Il y est dix ans professeur d’allemand et trois ans supérieur (1920-1933). En quittant Boxtel, le P. Boniface passe deux ans à la résidence bruxelloise de Marie-la-Misérable (Woluwe), de 1933 à 1935. Après un nouveau séjour de deux ans à Jérusalem (1935-1937), le P. Boniface est nommé aumônier des Oblates à Froyennes (1937-1940) où il vit les deux événements de la mort du P. Norbert Claes et l’exode de 1940. Puis il devient aumônier des malades mentaux chez les Frères de la Charité à Manage (1940-1955). Homme bon, délicat et sensible, il remplit son ministère avec régularité et minutie, établissant une fiche sur chaque malade, enseignant, confessant, donnant des conférences de spiritualité aux Frères. Il y connaît aussi la contradiction et l’incompréhension. On lui reproche parfois de ‘célébrer la messe comme un évêque’: son souci du détail et de la minutie le pousse à tout noter dans de petits carnets et cette habitude est parfois perçue comme un signe de petitesse d’esprit ou d’inadaptation. En 1955, le P. Boniface quitte Manage pour Jumet (1955-1958). En 1958, il est mis au repos à Putte, avec cependant la charge d’économe pour la petite communauté de 4 membres qu’il remplit consciencieusement, avec l’esprit méthodique qu’on lui connaît. Un examen médical révèle alors qu’il est atteint d’un cancer au péritoine. Le Père Boniface est administré le lundi 24 août 1959. Il n’oublie pas de régaler ses confrères d’une bonne bouteille, car ce jour est pour lui un jour de joie.

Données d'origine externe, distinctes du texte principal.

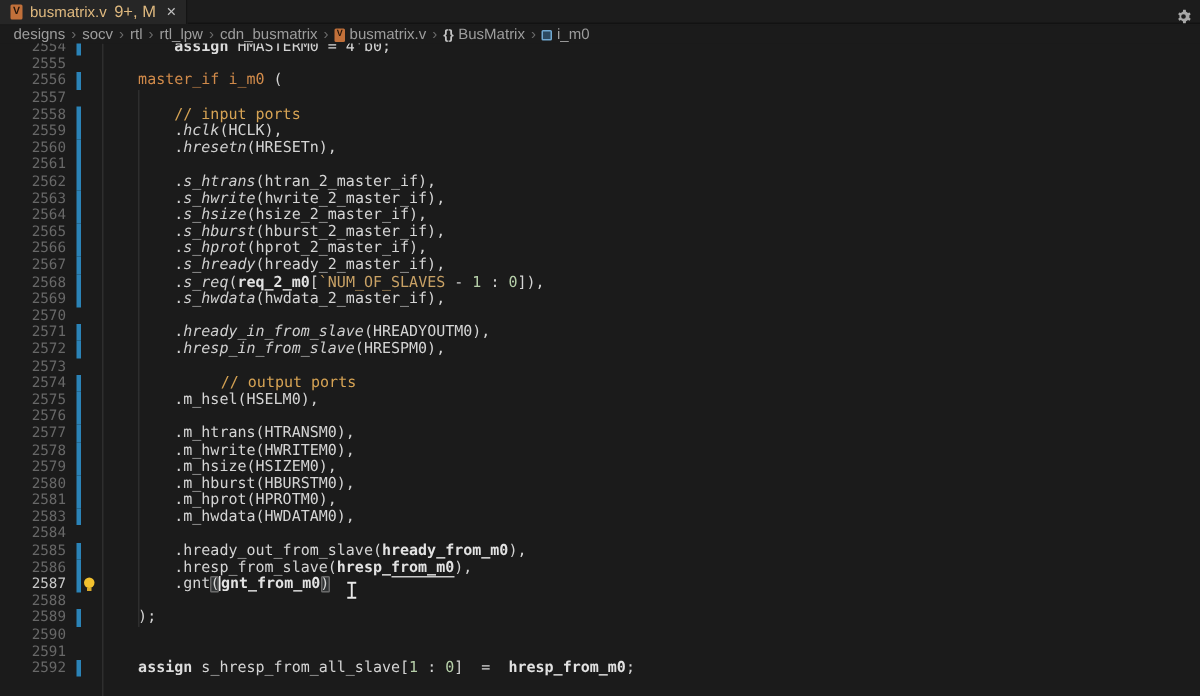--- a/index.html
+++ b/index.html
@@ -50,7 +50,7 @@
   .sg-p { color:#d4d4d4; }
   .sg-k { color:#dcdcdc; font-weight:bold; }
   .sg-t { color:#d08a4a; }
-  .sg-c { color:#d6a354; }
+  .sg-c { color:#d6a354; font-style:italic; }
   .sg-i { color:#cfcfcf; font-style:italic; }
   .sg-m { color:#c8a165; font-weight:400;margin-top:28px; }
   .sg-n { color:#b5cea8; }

Il meurt le jeudi 2 septembre 1959 dans l’après-midi, dans sa 74ème année, non sans avoir brûlé tous ses petits carnets. Les obsèques ont lieu dans l’église de Putte avec le concours de nombreux religieux de Belgique et de Hollande. Le Père Boniface est inhumé à Putte-Kapelle. On rappelle ses qualités de religieux pieux et sensible, très porté à la perfection du détail. On reconnaît aussi ses travers humains: homme gauche, peu psychologue, très austère, sans que cela puisse diminuer l’attachement qui lui est porté et l’admiration que l’on a ressentie à vivre en sa compagnie.

Bibliographies

Bibliographie et documentation: B.O.A. juin 1960, p. 97-98. Lettre à la Famille, 1960, no 281, p. 299-300. Contacts, octobre 1959, no 102. Lettre du P. Boniface Moitroux, Lisieux, 1er septembre 1957. Du P. Boniface Moitroux, dans les ACR, rapports sur Notre-Dame de France à Jérusalem pendant la guerre 1914-1918, sur Boxtel (1929-1932), Woluwe (1932-1933), sur Manage (1942- 1946), sur Jumet-Hamendes (1955-1958), correspondances (1912- 1957).